Well, I agree with your observation about it all being terribly premature but I disagree with your conclusion. In fact my conclusion is exactly the opposite. It is precisely because that focus is premature that Bitcoin has zero legitimacy to claim to be the global ledger of anything other than Bitcoin. You can't be the global ledger of money until and unless you are established -- in reality not just in some supporters' imaginations -- as money.

I agree in one important sense: my comments today on store of value become irrelevant if a new coin (new ledger) emerges and gets massively more investment from outside the current crypto community such that Bitcoin users only constitute a tiny percentage of crypto users anymore. It's clear enough why, because in that situation, we potentially have most of the population using a cryptoledger for the first time without ever having considered Bitcoin a store of value. Instead they consider the new ledger as a store of value, because it's all they've ever known post-fiat.

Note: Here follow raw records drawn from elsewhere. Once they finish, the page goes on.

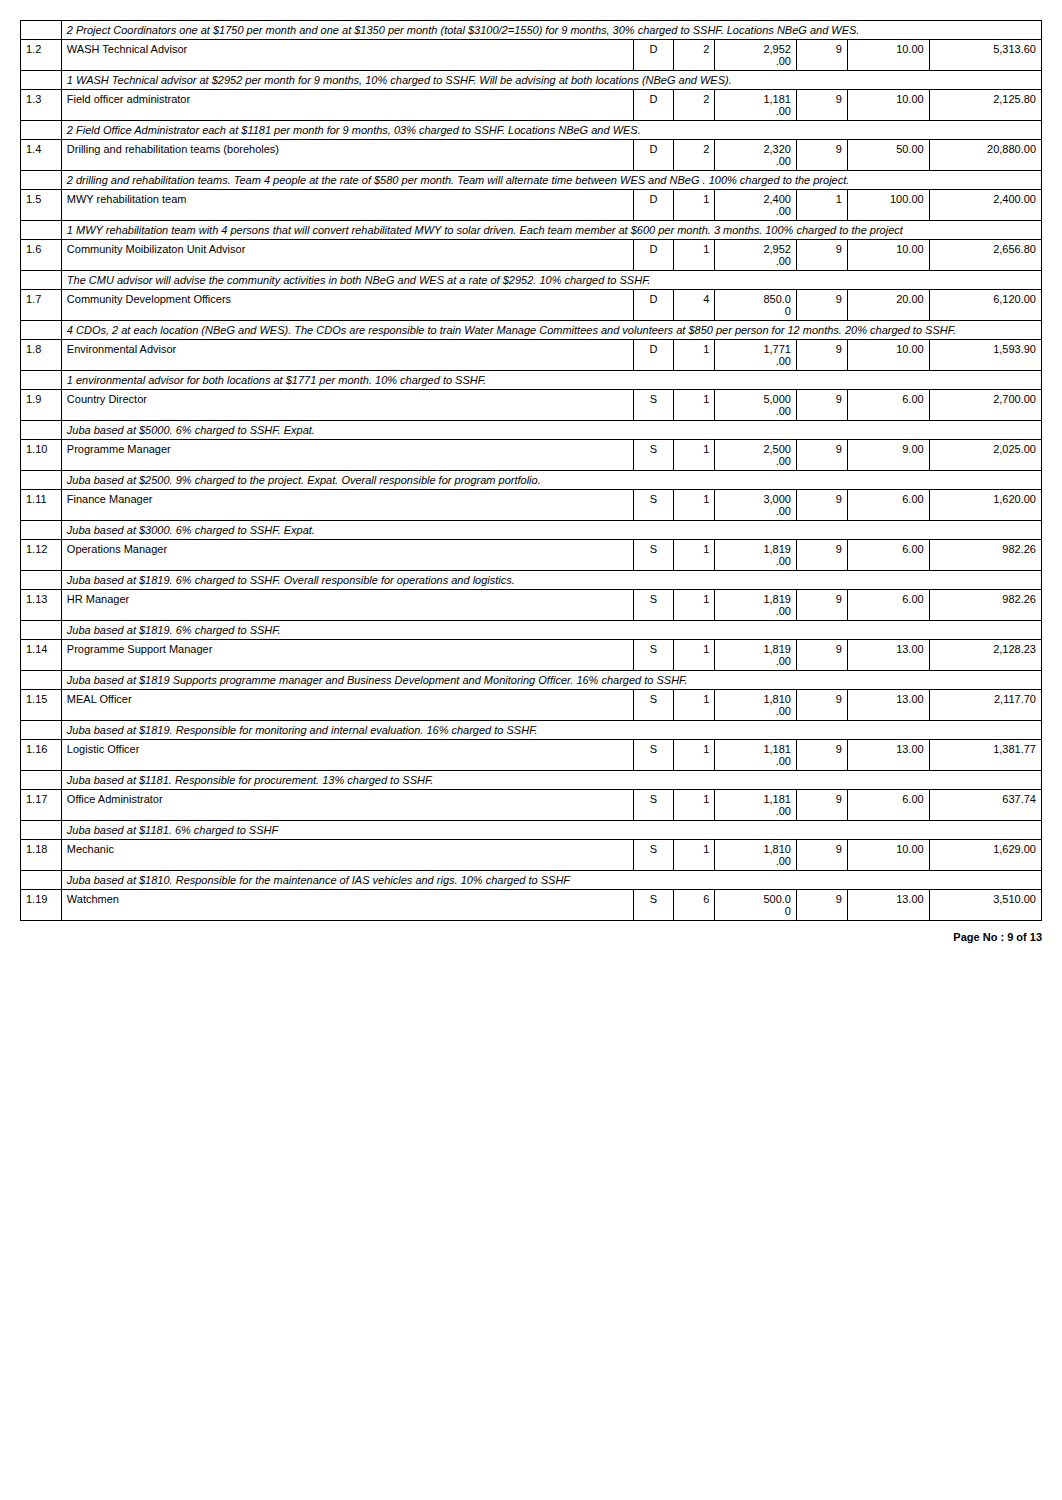| | 2 Project Coordinators one at $1750 per month and one at $1350 per month (total $3100/2=1550) for 9 months, 30% charged to SSHF. Locations NBeG and WES. |
| 1.2 | WASH Technical Advisor | D | 2 | 2,952 .00 | 9 | 10.00 | 5,313.60 |
| | 1 WASH Technical advisor at $2952 per month for 9 months, 10% charged to SSHF. Will be advising at both locations (NBeG and WES). |
| 1.3 | Field officer administrator | D | 2 | 1,181 .00 | 9 | 10.00 | 2,125.80 |
| | 2 Field Office Administrator each at $1181 per month for 9 months, 03% charged to SSHF. Locations NBeG and WES. |
| 1.4 | Drilling and rehabilitation teams (boreholes) | D | 2 | 2,320 .00 | 9 | 50.00 | 20,880.00 |
| | 2 drilling and rehabilitation teams. Team 4 people at the rate of $580 per month. Team will alternate time between WES and NBeG . 100% charged to the project. |
| 1.5 | MWY rehabilitation team | D | 1 | 2,400 .00 | 1 | 100.00 | 2,400.00 |
| | 1 MWY rehabilitation team with 4 persons that will convert rehabilitated MWY to solar driven. Each team member at $600 per month. 3 months. 100% charged to the project |
| 1.6 | Community Moibilizaton Unit Advisor | D | 1 | 2,952 .00 | 9 | 10.00 | 2,656.80 |
| | The CMU advisor will advise the community activities in both NBeG and WES at a rate of $2952. 10% charged to SSHF. |
| 1.7 | Community Development Officers | D | 4 | 850.0 0 | 9 | 20.00 | 6,120.00 |
| | 4 CDOs, 2 at each location (NBeG and WES). The CDOs are responsible to train Water Manage Committees and volunteers at $850 per person for 12 months. 20% charged to SSHF. |
| 1.8 | Environmental Advisor | D | 1 | 1,771 .00 | 9 | 10.00 | 1,593.90 |
| | 1 environmental advisor for both locations at $1771 per month. 10% charged to SSHF. |
| 1.9 | Country Director | S | 1 | 5,000 .00 | 9 | 6.00 | 2,700.00 |
| | Juba based at $5000. 6% charged to SSHF. Expat. |
| 1.10 | Programme Manager | S | 1 | 2,500 .00 | 9 | 9.00 | 2,025.00 |
| | Juba based at $2500. 9% charged to the project. Expat. Overall responsible for program portfolio. |
| 1.11 | Finance Manager | S | 1 | 3,000 .00 | 9 | 6.00 | 1,620.00 |
| | Juba based at $3000. 6% charged to SSHF. Expat. |
| 1.12 | Operations Manager | S | 1 | 1,819 .00 | 9 | 6.00 | 982.26 |
| | Juba based at $1819. 6% charged to SSHF. Overall responsible for operations and logistics. |
| 1.13 | HR Manager | S | 1 | 1,819 .00 | 9 | 6.00 | 982.26 |
| | Juba based at $1819. 6% charged to SSHF. |
| 1.14 | Programme Support Manager | S | 1 | 1,819 .00 | 9 | 13.00 | 2,128.23 |
| | Juba based at $1819 Supports programme manager and Business Development and Monitoring Officer. 16% charged to SSHF. |
| 1.15 | MEAL Officer | S | 1 | 1,810 .00 | 9 | 13.00 | 2,117.70 |
| | Juba based at $1819. Responsible for monitoring and internal evaluation. 16% charged to SSHF. |
| 1.16 | Logistic Officer | S | 1 | 1,181 .00 | 9 | 13.00 | 1,381.77 |
| | Juba based at $1181. Responsible for procurement. 13% charged to SSHF. |
| 1.17 | Office Administrator | S | 1 | 1,181 .00 | 9 | 6.00 | 637.74 |
| | Juba based at $1181. 6% charged to SSHF |
| 1.18 | Mechanic | S | 1 | 1,810 .00 | 9 | 10.00 | 1,629.00 |
| | Juba based at $1810. Responsible for the maintenance of IAS vehicles and rigs. 10% charged to SSHF |
| 1.19 | Watchmen | S | 6 | 500.0 0 | 9 | 13.00 | 3,510.00 |
Page No : 9 of 13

However, I think the analysis I gave earlier today would apply to that ledger, and we'd never see any ledger switches after that except in catastrophic circumstances.

As I said, I agree when you get to the point where it actually resembles a global ledger. Something that grabbed 0.2% could still be overtaken by something that grabbed for example 1%. But if and when you get to 20% or 80% or whatever, then no.